しかし実は「レンジでチンするご飯」は災害時のご飯としては不向きなのです。電気が開通している条件+電子レンジのある環境であれば良いのですが、ライフラインが止まった状態で調理するには少し無理がある保存食なのです。
もちろん湯煎に対応している商品も販売されています。しかし「熱湯で15分以上」も加熱する必要がありますので、ガスが止まっている環境なら毎食貴重なカセットボンベを長時間消費し続けることになります。
また湯煎には大量の「水」も必要となるのもネックになります▼
「サトウのごはん」を温めずにそのまま食べるのはNG
「冷や飯でも良いから食べれれば良い」と考えがちですが、加熱調理しないと米の状態の生でんぷんは体内で消化する事ができないのです。
体に良くないんですね。温めないで食べた事のある方ならお分かりだと思いますが、味も酷い!我慢して温めずに何食も続けて食べたら心が折れて参ってしまいます。
Q, 加熱せずに食べることができますか。
必ず電子レンジで加熱調理してお召し上がりください。 ごはんの主成分であるでんぷんは、米の状態(生でんぷん)では人は消化できません。 これを炊飯による加熱でごはんの状態(糊化でんぷん)にすると、消化できるでんぷんとなります。しかし、これを放置するとでんぷんは徐々に生でんぷんに近い状態(老化でんぷん)になり消化できなくなります。「サトウのごはん」はこの状態で店頭に並んでいます。老化でんぷんは再度加熱することで糊化でんぷんにもどります。ですから、「サトウのごはん」は必ず加熱してお召し上がりください
※サトウ食品「よくある質問より」
震災時に「サトウのごはん」を使う時の小わざ
毎食水からお湯を沸かして、15分以上ボイルしていてはガスと水の消費が激しいです。では備蓄用には絶対使えないのかと言うと、実は自宅内での備蓄生活している状態であれば少しの工夫で備蓄ご飯として使う事ができます。
自宅で備蓄食料生活を送っている状態であれば湯煎に使ったお湯を捨てず、そのままポットで保温しておきます。次の食事に蒸発分の水を足して再度沸騰させれば、ガスを節約つつ水を効率的に再利用することができます。
お湯で温めて食べるレトルト食品も多いので、保温用のポットを1つは用意しておきたいですね。
備蓄にはアルファ米がベスト
お米を炊き上げた後に、乾燥させて加工する「アルファ米」という保存食料があります。このアルファ米は、パッケージ内にお湯か水を注ぐだけで、煮炊きせずに美味しいご飯ができあがるという便利なご飯です。
私も愛用している定番の「尾西食品のアルファ米」の場合、ご飯の作り方は簡単で、お湯を入れて15分待つだけ(水の場合には60分)。お茶碗に軽く2杯分のご飯 (260g)が炊き上がります。チンするご飯が180g-200g程度ですので 結構なボリュームです。
私は登山でのテント泊をするのですが、周りの方を含め山での白ご飯は、ほぼアルファ米一択 の状況です。
キャンプでは飯盒でご飯を炊いたり 「パックのご飯」を湯煎して食べる方を見かける事もあります。しかし登山では、災害時と同じように軽くて簡単・燃料コストが掛からない・ゴミが出ない、などの条件が求められます。

取り組む課題 |
**a)** ご飯の備蓄についての文章を読み、次の問いに答えてください。
(i) 湯煎に対応した商品は、熱湯で何分以上加熱する必要がありますか。
(ii) 「尾西食品のアルファ米」は、お湯を入れてから何分待てばよいですか。水の場合は何分ですか。
(iii) 「尾西食品のアルファ米」では、何グラムのご飯が炊き上がりますか。
**b)** ご飯の備蓄についての文章から、「お湯で温めて食べるレトルト食」で始まり「アルファ米一択 の状況です。」で終わる部分をそのまま書き写してください。
**c)** ご飯の備蓄についての文章を、最後の文の後から書き継いでください。
この後に続く行は、上の文章とは別の資料です。

元データ |
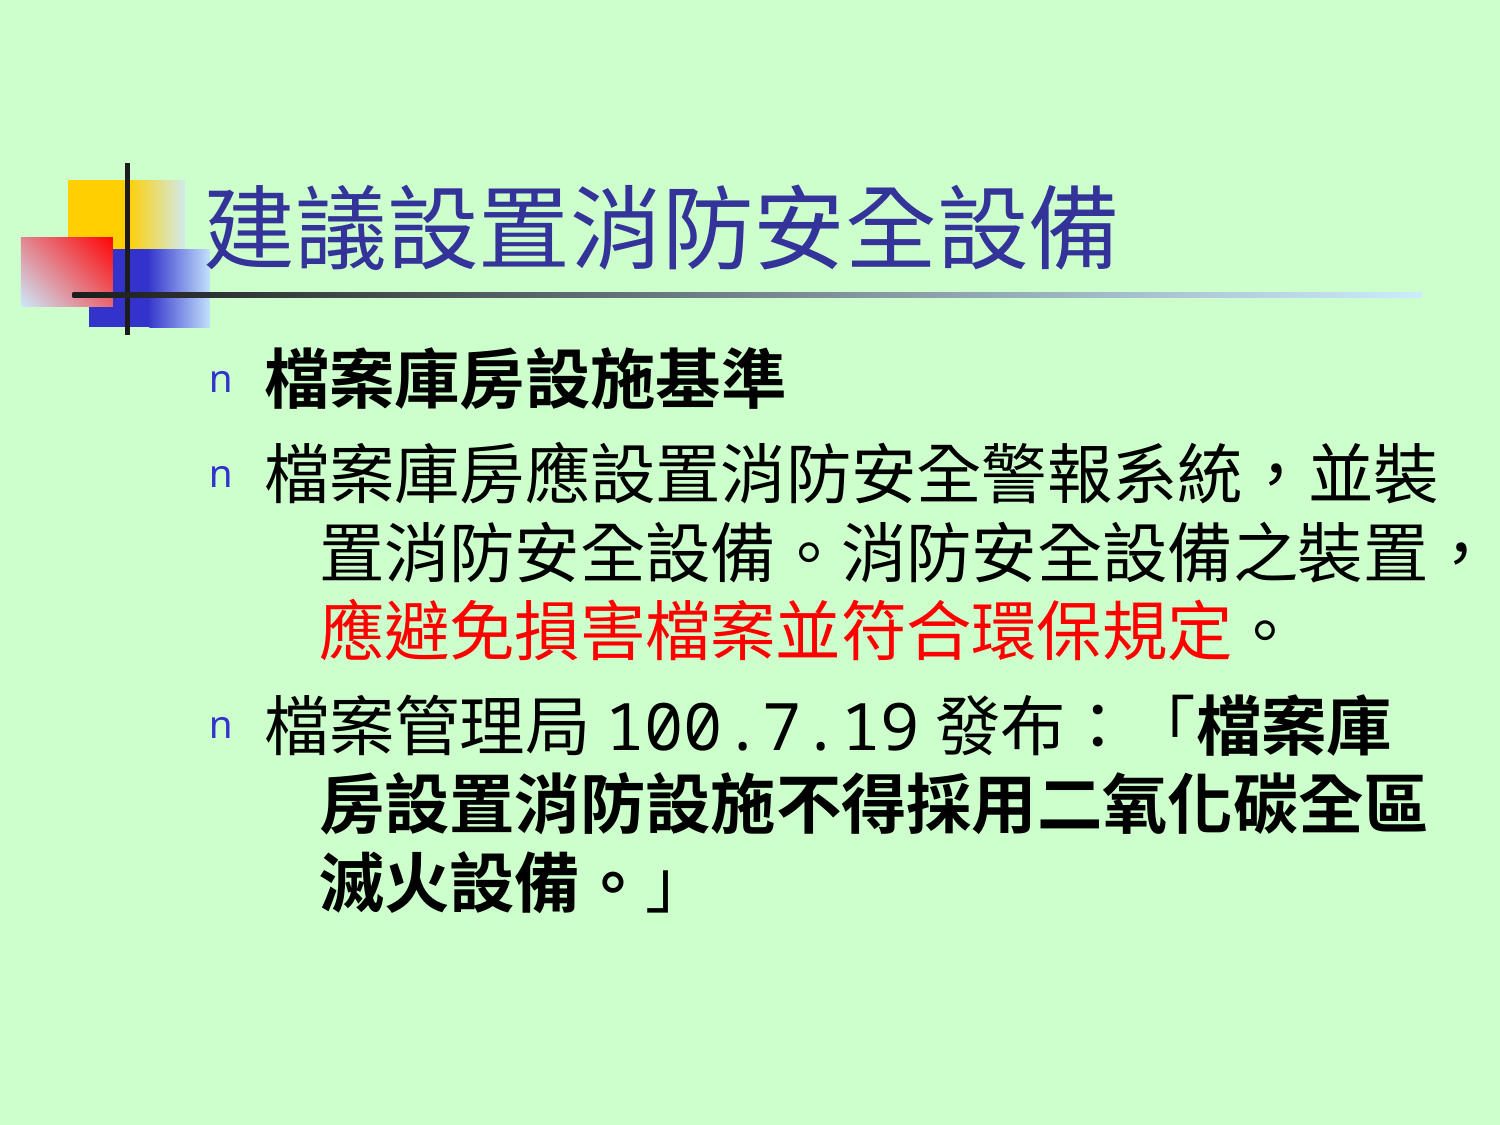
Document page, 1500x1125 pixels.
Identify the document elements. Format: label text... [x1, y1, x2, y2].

list 檔案庫房設施基準 檔案庫房應設置消防安全警報系統，並裝置消防安全設備。消防安全設備之裝置，應避免損害檔案並符合環保規定。 檔案管理局100.7.19發布：「檔案庫房設置消防設施不得採用二氧化碳全區滅火設備。」 [193, 331, 1469, 1007]
title 建議設置消防安全設備 [188, 101, 1468, 289]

課題ごとの解答 |
**a)**
(i) 15分以上
(ii) お湯なら15分、水なら60分
(iii) 260g（お茶碗に軽く2杯分）

**b)**
お湯で温めて食べるレトルト食品も多いので、保温用のポットを1つは用意しておきたいですね。
備蓄にはアルファ米がベスト
お米を炊き上げた後に、乾燥させて加工する「アルファ米」という保存食料があります。このアルファ米は、パッケージ内にお湯か水を注ぐだけで、煮炊きせずに美味しいご飯ができあがるという便利なご飯です。
私も愛用している定番の「尾西食品のアルファ米」の場合、ご飯の作り方は簡単で、お湯を入れて15分待つだけ(水の場合には60分)。お茶碗に軽く2杯分のご飯 (260g)が炊き上がります。チンするご飯が180g-200g程度ですので 結構なボリュームです。
私は登山でのテント泊をするのですが、周りの方を含め山での白ご飯は、ほぼアルファ米一択 の状況です。

**c)**
またメジャーなアルファ米の消費期限は5年間持つので、備蓄にも向いている保存食なのです。軽いので防災バッグの中にも入れておくのにも向いています。
アルファ米は、基本的に袋のまま食べるのが基本なので、汚れた皿を洗う必要がありません。
しかしながら袋が深いので、付属のスプーンでは届きませんし、カレースプーンでは大きすぎます。
私は登山では、折り畳み式の長いスプーンを愛用しており、備蓄には家族分入れてあります。
ユニフレームのフォールディングスプーンは、頭がシリコン製なのでカレーなんかも綺麗にすくい取れます。
少し長いロングタイプ▼
「レトルトおかゆ」という選択
別の機会に記事にする予定ですが、私はテスト的に備蓄食料だけで5日間暮らしてみた経験があります。登山で連泊する事もあり、保存食だけでの単調で味気の無い食生活の厳しさを身をもって痛感しています。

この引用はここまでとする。